The "benevolent" God flooded entire countries, sent some bad stuff to Egypt, and did many other "horrible" things to random groups of humans. But that's all part of his plan that we cannot comprehend. (Maybe they were not faithful enough, or not from the right chosen People?)
If only we had a solution to this problem. Oh wait, we do. Malaria used to be endemic in the USA[1]. The solution is basically carpet bombing DDT for several years to wipe out the diseased mosquito population. But some idiot do-gooder decided to raise a fuss about songbirds so now we continue to have hundreds of thousands of human beings needlessly die. And of course we now know that the birds recovered just fine. What’s worse the so-called responsible uses of DDT like infused netting are just artificially selecting for DDT resistance without wiping out the disease reservoir as was done in the USA.

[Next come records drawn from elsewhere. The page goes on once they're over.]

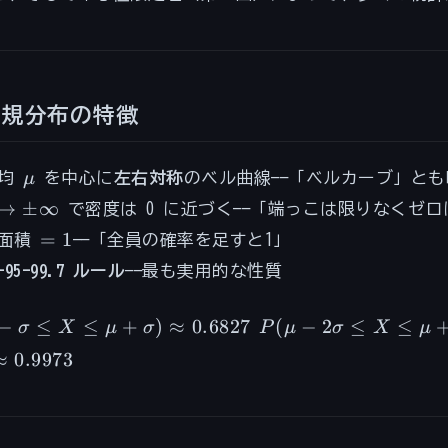
正規分布の特徴
\mu
平均
μ
を中心に
左右対称
のベル曲線——「ベルカーブ」と
\to
→
±
∞
で密度は 0 に近づく——「端っこは限りなくゼ
pm\infty
=
=
1
面積
——「全員の確率を足すと1」
1
-95-99.7 ルール
——最も実用的な性質
mu
P(\mu -
−
≤
≤
+
)
≈
0.6827
(
−
2
≤
≤
σ
X
μ
σ
P
μ
σ
X
μ
2\sigma
≈
0.9973
ma
\leq X
 X
\leq \mu
+
 +
2\sigma)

Edit: fascinating that people think a few generations of songbirds whose populations fully recovered are more important than 700,000 human lives a year.
Wiping out malaria from Africa probably wouldn't save lives long-term, considering the totally unsustainable levels of population growth at the same time when climate change renders many areas less habitable. Massive starvation seems inevitable.
Antimalarial programs that don't cause massive environmental pollution are definitely the better choice here. At least they have few risks, even if the long-term outcome is equally uncertain.
As someone who also believes that human overpopulation is the source of many of our problems, including climate change, I could not wish for the mass death of other human beings. Low birth rates, economic pressures, and increased access to birth control and education for women are going to take care of the issue.
I once visited Indonesia and stayed at this place which was essentially jungle. I thought I was going to get destroyed by mosquitoes and yes we did have nets etc, but I was surprised at the lack of mosquitoes when outside.
I spoke with the owner who me that he doesn't worry much about mosquito born illness because he ensures there is no still water anywhere near his place. He said the most dangerous place for this type of thing was near small cities and towns because lots of dirty still water is present in gutters and pot holes etc. These places are breeding grounds for things like dengue fever according to the locals.
I can't really verify how true this but anecdotally I had a similar experience when I lived in a city, we started to get a LOT of mosquitoes hanging around our yard during rainy season. I went outside and noticed that many peoples bike tarps had sagged and formed ponds which had tons of mosquitoes hanging around them. I remembered what I learned on my trip and cleared all the water away. I do think it helped.
Definitely not trying to state this stuff as fact, just thought it would be interesting to share.